- _WHAT YOU NEED TO DO_: Could you repeat the whole listing below exactly, omitting any picture it holds?

- _MATERIAL SUPPLIED_:
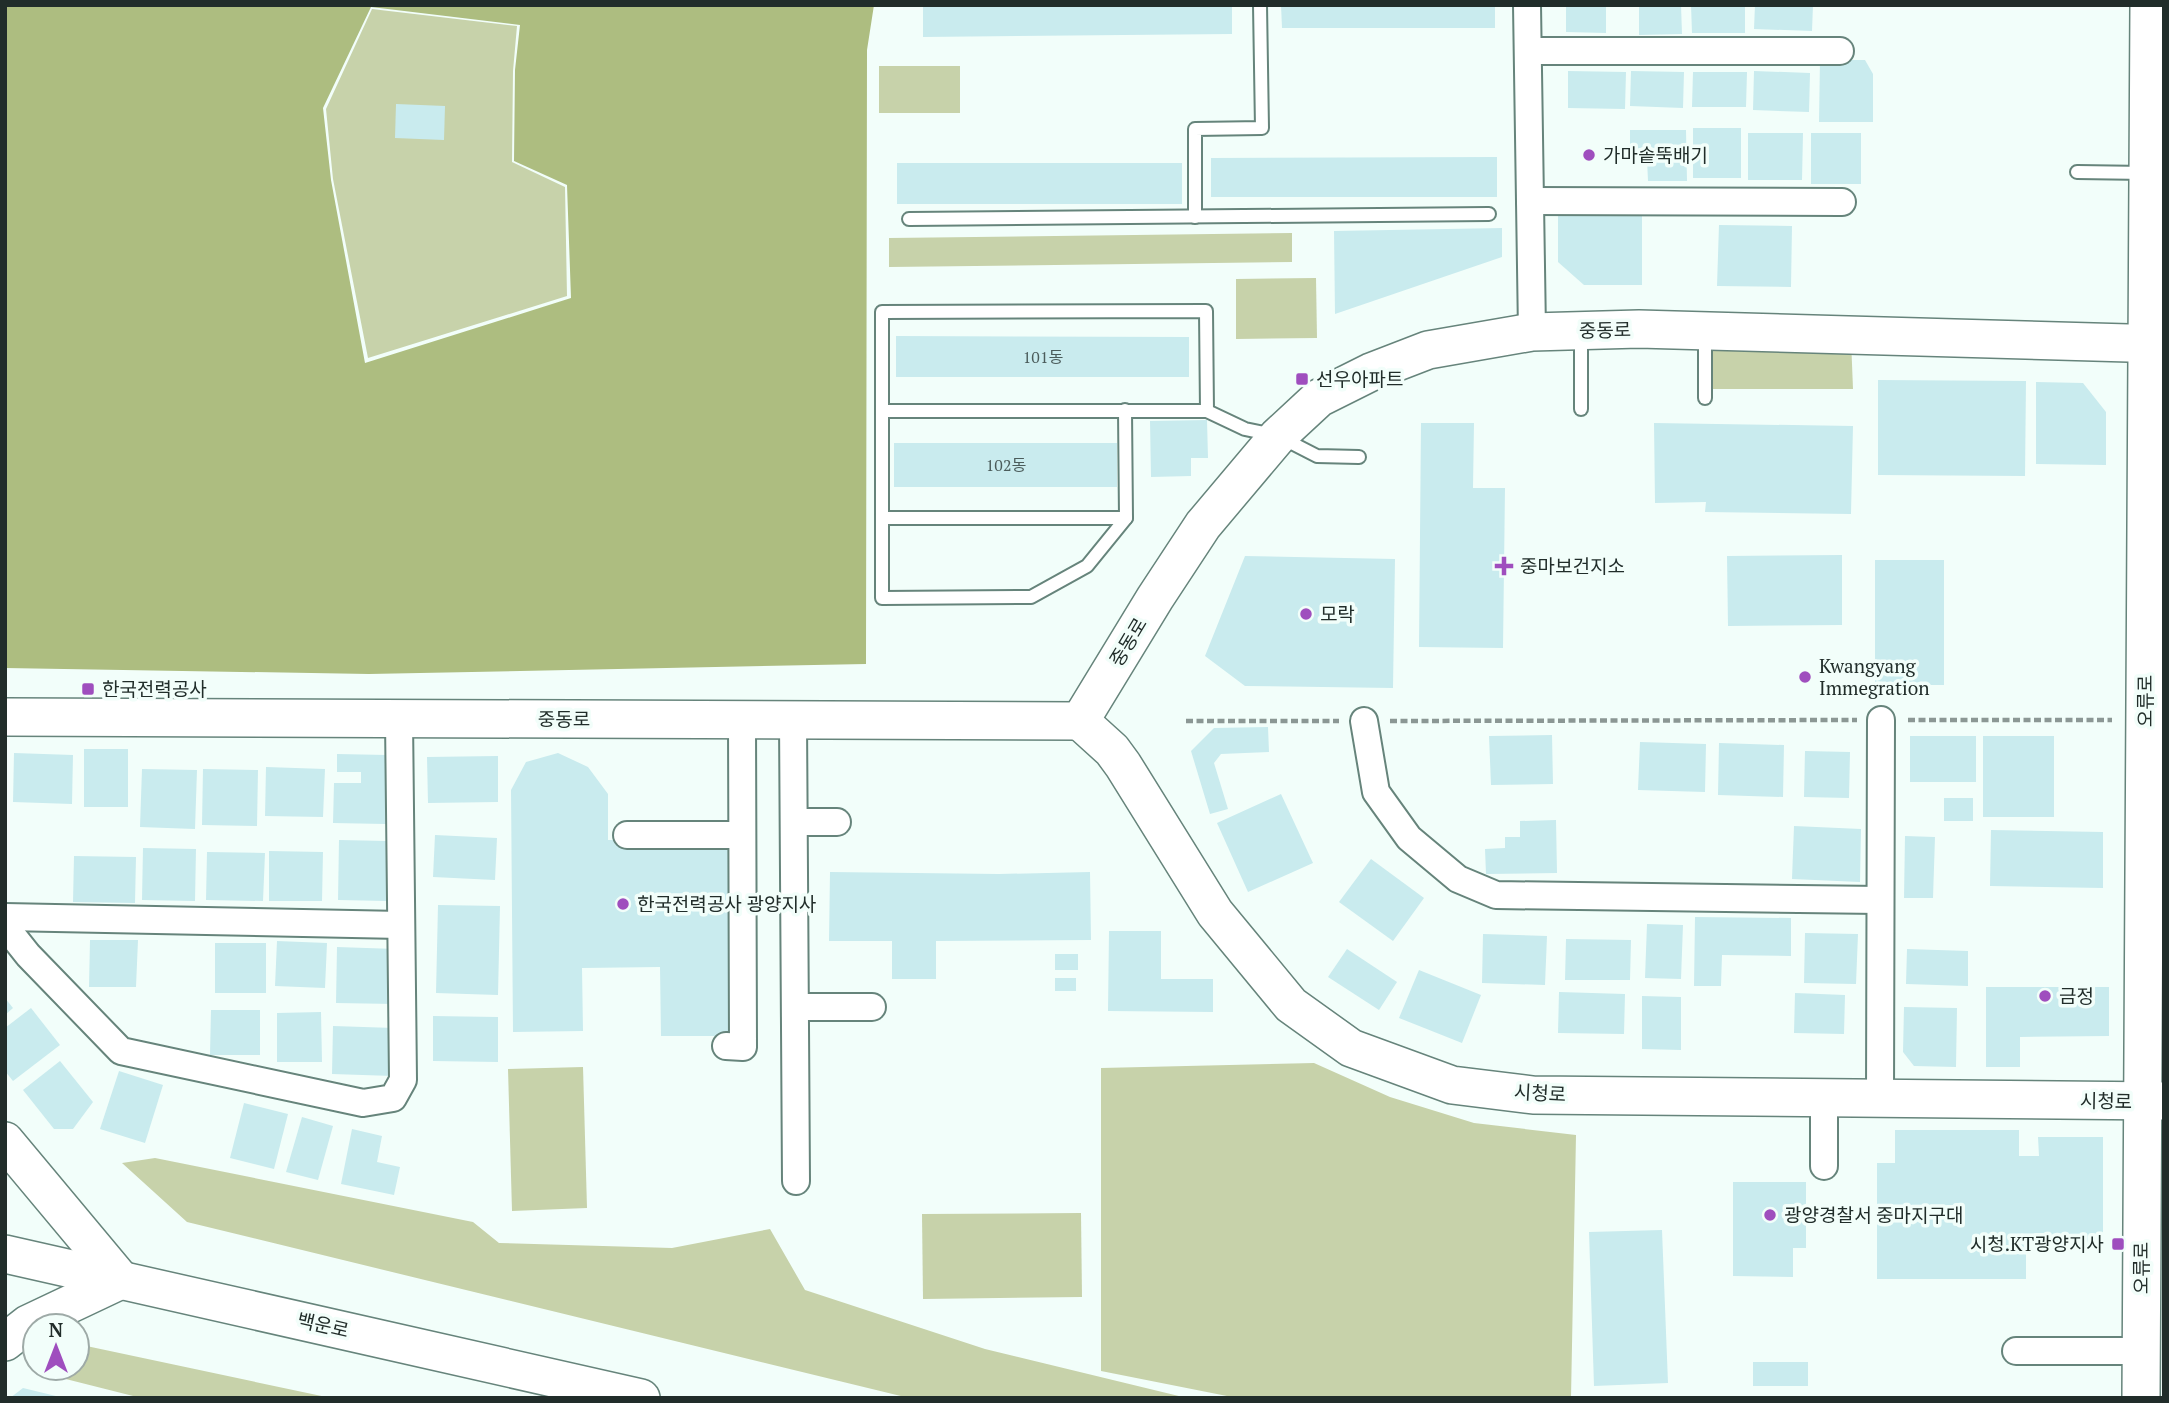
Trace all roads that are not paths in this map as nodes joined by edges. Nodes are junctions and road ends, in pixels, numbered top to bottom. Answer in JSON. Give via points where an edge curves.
{"nodes":[{"id":1,"x":1260,"y":5,"type":"edge"},
{"id":2,"x":1527,"y":5,"type":"edge"},
{"id":3,"x":2149,"y":5,"type":"edge"},
{"id":4,"x":1528,"y":51,"type":"junction"},
{"id":5,"x":1840,"y":51,"type":"dead end"},
{"id":6,"x":2077,"y":172,"type":"dead end"},
{"id":7,"x":2156,"y":173,"type":"edge"},
{"id":8,"x":1530,"y":201,"type":"junction"},
{"id":9,"x":1843,"y":202,"type":"dead end"},
{"id":10,"x":1489,"y":214,"type":"dead end"},
{"id":11,"x":1195,"y":217,"type":"junction"},
{"id":12,"x":909,"y":219,"type":"dead end"},
{"id":13,"x":1581,"y":331,"type":"junction"},
{"id":14,"x":1705,"y":331,"type":"junction"},
{"id":15,"x":1532,"y":332,"type":"junction"},
{"id":16,"x":2156,"y":344,"type":"edge"},
{"id":17,"x":1705,"y":398,"type":"dead end"},
{"id":18,"x":1581,"y":409,"type":"dead end"},
{"id":19,"x":1125,"y":410,"type":"junction"},
{"id":20,"x":882,"y":411,"type":"junction"},
{"id":21,"x":1207,"y":411,"type":"junction"},
{"id":22,"x":1278,"y":436,"type":"junction"},
{"id":23,"x":1359,"y":457,"type":"dead end"},
{"id":24,"x":882,"y":518,"type":"junction"},
{"id":25,"x":1126,"y":518,"type":"junction"},
{"id":26,"x":5,"y":717,"type":"edge"},
{"id":27,"x":399,"y":719,"type":"junction"},
{"id":28,"x":742,"y":720,"type":"junction"},
{"id":29,"x":793,"y":720,"type":"junction"},
{"id":30,"x":1881,"y":720,"type":"road end"},
{"id":31,"x":1080,"y":721,"type":"junction"},
{"id":32,"x":1364,"y":721,"type":"road end"},
{"id":33,"x":794,"y":821,"type":"junction"},
{"id":34,"x":837,"y":821,"type":"dead end"},
{"id":35,"x":627,"y":835,"type":"dead end"},
{"id":36,"x":742,"y":835,"type":"junction"},
{"id":37,"x":1880,"y":900,"type":"junction"},
{"id":38,"x":5,"y":917,"type":"edge"},
{"id":39,"x":401,"y":925,"type":"junction"},
{"id":40,"x":5,"y":926,"type":"edge"},
{"id":41,"x":795,"y":1007,"type":"junction"},
{"id":42,"x":872,"y":1007,"type":"dead end"},
{"id":43,"x":726,"y":1046,"type":"dead end"},
{"id":44,"x":1824,"y":1098,"type":"junction"},
{"id":45,"x":1880,"y":1098,"type":"junction"},
{"id":46,"x":2153,"y":1101,"type":"edge"},
{"id":47,"x":5,"y":1141,"type":"edge"},
{"id":48,"x":1824,"y":1166,"type":"dead end"},
{"id":49,"x":796,"y":1181,"type":"dead end"},
{"id":50,"x":5,"y":1254,"type":"edge"},
{"id":51,"x":121,"y":1280,"type":"junction"},
{"id":52,"x":5,"y":1342,"type":"edge"},
{"id":53,"x":2016,"y":1351,"type":"dead end"},
{"id":54,"x":2141,"y":1351,"type":"junction"},
{"id":55,"x":640,"y":1398,"type":"edge"},
{"id":56,"x":2141,"y":1398,"type":"edge"}],
"edges":[{"from":1,"to":11,"type":"lane","via":[[1262,128],[1195,129]]},
{"from":2,"to":4,"type":"street"},
{"from":3,"to":7,"type":"street","name":"오류로"},
{"from":4,"to":5,"type":"street"},
{"from":4,"to":8,"type":"street"},
{"from":6,"to":7,"type":"lane"},
{"from":7,"to":16,"type":"street","name":"오류로"},
{"from":8,"to":9,"type":"street"},
{"from":8,"to":15,"type":"street"},
{"from":10,"to":11,"type":"lane"},
{"from":11,"to":12,"type":"lane"},
{"from":13,"to":14,"type":"street","name":"중동로"},
{"from":13,"to":15,"type":"street","name":"중동로"},
{"from":13,"to":18,"type":"lane"},
{"from":14,"to":16,"type":"street","name":"중동로"},
{"from":14,"to":17,"type":"lane"},
{"from":15,"to":22,"type":"street","name":"중동로","via":[[1428,349],[1371,372],[1320,398]]},
{"from":16,"to":46,"type":"street","name":"오류로","via":[[2145,720]]},
{"from":19,"to":20,"type":"lane"},
{"from":19,"to":21,"type":"lane"},
{"from":19,"to":25,"type":"lane"},
{"from":20,"to":21,"type":"lane","via":[[882,312],[1206,312]]},
{"from":20,"to":24,"type":"lane"},
{"from":21,"to":22,"type":"lane","via":[[1245,429]]},
{"from":22,"to":23,"type":"lane","via":[[1317,456]]},
{"from":22,"to":31,"type":"street","name":"중동로","via":[[1203,525]]},
{"from":24,"to":25,"type":"lane"},
{"from":24,"to":25,"type":"lane","via":[[882,598],[1031,597],[1087,566]]},
{"from":26,"to":27,"type":"street","name":"중동로"},
{"from":27,"to":28,"type":"street","name":"중동로"},
{"from":27,"to":39,"type":"street"},
{"from":28,"to":29,"type":"street","name":"중동로"},
{"from":28,"to":36,"type":"street"},
{"from":29,"to":31,"type":"street","name":"중동로"},
{"from":29,"to":33,"type":"street"},
{"from":30,"to":37,"type":"street"},
{"from":31,"to":44,"type":"street","name":"시청로","via":[[1112,750],[1215,913],[1291,1005],[1351,1048],[1452,1085],[1533,1095]]},
{"from":32,"to":37,"type":"street","via":[[1376,792],[1409,838],[1458,879],[1496,895]]},
{"from":33,"to":34,"type":"street"},
{"from":33,"to":41,"type":"street"},
{"from":35,"to":36,"type":"street"},
{"from":36,"to":43,"type":"street","via":[[743,1047]]},
{"from":37,"to":45,"type":"street"},
{"from":38,"to":39,"type":"street"},
{"from":39,"to":40,"type":"street","via":[[403,1080],[393,1098],[363,1103],[121,1051]]},
{"from":41,"to":42,"type":"street"},
{"from":41,"to":49,"type":"street"},
{"from":44,"to":45,"type":"street","name":"시청로"},
{"from":44,"to":48,"type":"street"},
{"from":45,"to":46,"type":"street","name":"시청로"},
{"from":46,"to":54,"type":"street","name":"오류로"},
{"from":47,"to":51,"type":"street"},
{"from":50,"to":51,"type":"street","name":"백운로"},
{"from":51,"to":52,"type":"street","via":[[28,1324]]},
{"from":51,"to":55,"type":"street","name":"백운로"},
{"from":53,"to":54,"type":"street"},
{"from":54,"to":56,"type":"street","name":"오류로"}]}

- _FINAL ANSWER_:
Trace all roads that are not paths in this map as nodes joined by edges. Nodes are junctions and road ends, in pixels, numbered top to bottom. Answer in JSON. Give via points where an edge curves.
{"nodes":[{"id":1,"x":1260,"y":5,"type":"edge"},
{"id":2,"x":1527,"y":5,"type":"edge"},
{"id":3,"x":2149,"y":5,"type":"edge"},
{"id":4,"x":1528,"y":51,"type":"junction"},
{"id":5,"x":1840,"y":51,"type":"dead end"},
{"id":6,"x":2077,"y":172,"type":"dead end"},
{"id":7,"x":2156,"y":173,"type":"edge"},
{"id":8,"x":1530,"y":201,"type":"junction"},
{"id":9,"x":1843,"y":202,"type":"dead end"},
{"id":10,"x":1489,"y":214,"type":"dead end"},
{"id":11,"x":1195,"y":217,"type":"junction"},
{"id":12,"x":909,"y":219,"type":"dead end"},
{"id":13,"x":1581,"y":331,"type":"junction"},
{"id":14,"x":1705,"y":331,"type":"junction"},
{"id":15,"x":1532,"y":332,"type":"junction"},
{"id":16,"x":2156,"y":344,"type":"edge"},
{"id":17,"x":1705,"y":398,"type":"dead end"},
{"id":18,"x":1581,"y":409,"type":"dead end"},
{"id":19,"x":1125,"y":410,"type":"junction"},
{"id":20,"x":882,"y":411,"type":"junction"},
{"id":21,"x":1207,"y":411,"type":"junction"},
{"id":22,"x":1278,"y":436,"type":"junction"},
{"id":23,"x":1359,"y":457,"type":"dead end"},
{"id":24,"x":882,"y":518,"type":"junction"},
{"id":25,"x":1126,"y":518,"type":"junction"},
{"id":26,"x":5,"y":717,"type":"edge"},
{"id":27,"x":399,"y":719,"type":"junction"},
{"id":28,"x":742,"y":720,"type":"junction"},
{"id":29,"x":793,"y":720,"type":"junction"},
{"id":30,"x":1881,"y":720,"type":"road end"},
{"id":31,"x":1080,"y":721,"type":"junction"},
{"id":32,"x":1364,"y":721,"type":"road end"},
{"id":33,"x":794,"y":821,"type":"junction"},
{"id":34,"x":837,"y":821,"type":"dead end"},
{"id":35,"x":627,"y":835,"type":"dead end"},
{"id":36,"x":742,"y":835,"type":"junction"},
{"id":37,"x":1880,"y":900,"type":"junction"},
{"id":38,"x":5,"y":917,"type":"edge"},
{"id":39,"x":401,"y":925,"type":"junction"},
{"id":40,"x":5,"y":926,"type":"edge"},
{"id":41,"x":795,"y":1007,"type":"junction"},
{"id":42,"x":872,"y":1007,"type":"dead end"},
{"id":43,"x":726,"y":1046,"type":"dead end"},
{"id":44,"x":1824,"y":1098,"type":"junction"},
{"id":45,"x":1880,"y":1098,"type":"junction"},
{"id":46,"x":2153,"y":1101,"type":"edge"},
{"id":47,"x":5,"y":1141,"type":"edge"},
{"id":48,"x":1824,"y":1166,"type":"dead end"},
{"id":49,"x":796,"y":1181,"type":"dead end"},
{"id":50,"x":5,"y":1254,"type":"edge"},
{"id":51,"x":121,"y":1280,"type":"junction"},
{"id":52,"x":5,"y":1342,"type":"edge"},
{"id":53,"x":2016,"y":1351,"type":"dead end"},
{"id":54,"x":2141,"y":1351,"type":"junction"},
{"id":55,"x":640,"y":1398,"type":"edge"},
{"id":56,"x":2141,"y":1398,"type":"edge"}],
"edges":[{"from":1,"to":11,"type":"lane","via":[[1262,128],[1195,129]]},
{"from":2,"to":4,"type":"street"},
{"from":3,"to":7,"type":"street","name":"오류로"},
{"from":4,"to":5,"type":"street"},
{"from":4,"to":8,"type":"street"},
{"from":6,"to":7,"type":"lane"},
{"from":7,"to":16,"type":"street","name":"오류로"},
{"from":8,"to":9,"type":"street"},
{"from":8,"to":15,"type":"street"},
{"from":10,"to":11,"type":"lane"},
{"from":11,"to":12,"type":"lane"},
{"from":13,"to":14,"type":"street","name":"중동로"},
{"from":13,"to":15,"type":"street","name":"중동로"},
{"from":13,"to":18,"type":"lane"},
{"from":14,"to":16,"type":"street","name":"중동로"},
{"from":14,"to":17,"type":"lane"},
{"from":15,"to":22,"type":"street","name":"중동로","via":[[1428,349],[1371,372],[1320,398]]},
{"from":16,"to":46,"type":"street","name":"오류로","via":[[2145,720]]},
{"from":19,"to":20,"type":"lane"},
{"from":19,"to":21,"type":"lane"},
{"from":19,"to":25,"type":"lane"},
{"from":20,"to":21,"type":"lane","via":[[882,312],[1206,312]]},
{"from":20,"to":24,"type":"lane"},
{"from":21,"to":22,"type":"lane","via":[[1245,429]]},
{"from":22,"to":23,"type":"lane","via":[[1317,456]]},
{"from":22,"to":31,"type":"street","name":"중동로","via":[[1203,525]]},
{"from":24,"to":25,"type":"lane"},
{"from":24,"to":25,"type":"lane","via":[[882,598],[1031,597],[1087,566]]},
{"from":26,"to":27,"type":"street","name":"중동로"},
{"from":27,"to":28,"type":"street","name":"중동로"},
{"from":27,"to":39,"type":"street"},
{"from":28,"to":29,"type":"street","name":"중동로"},
{"from":28,"to":36,"type":"street"},
{"from":29,"to":31,"type":"street","name":"중동로"},
{"from":29,"to":33,"type":"street"},
{"from":30,"to":37,"type":"street"},
{"from":31,"to":44,"type":"street","name":"시청로","via":[[1112,750],[1215,913],[1291,1005],[1351,1048],[1452,1085],[1533,1095]]},
{"from":32,"to":37,"type":"street","via":[[1376,792],[1409,838],[1458,879],[1496,895]]},
{"from":33,"to":34,"type":"street"},
{"from":33,"to":41,"type":"street"},
{"from":35,"to":36,"type":"street"},
{"from":36,"to":43,"type":"street","via":[[743,1047]]},
{"from":37,"to":45,"type":"street"},
{"from":38,"to":39,"type":"street"},
{"from":39,"to":40,"type":"street","via":[[403,1080],[393,1098],[363,1103],[121,1051]]},
{"from":41,"to":42,"type":"street"},
{"from":41,"to":49,"type":"street"},
{"from":44,"to":45,"type":"street","name":"시청로"},
{"from":44,"to":48,"type":"street"},
{"from":45,"to":46,"type":"street","name":"시청로"},
{"from":46,"to":54,"type":"street","name":"오류로"},
{"from":47,"to":51,"type":"street"},
{"from":50,"to":51,"type":"street","name":"백운로"},
{"from":51,"to":52,"type":"street","via":[[28,1324]]},
{"from":51,"to":55,"type":"street","name":"백운로"},
{"from":53,"to":54,"type":"street"},
{"from":54,"to":56,"type":"street","name":"오류로"}]}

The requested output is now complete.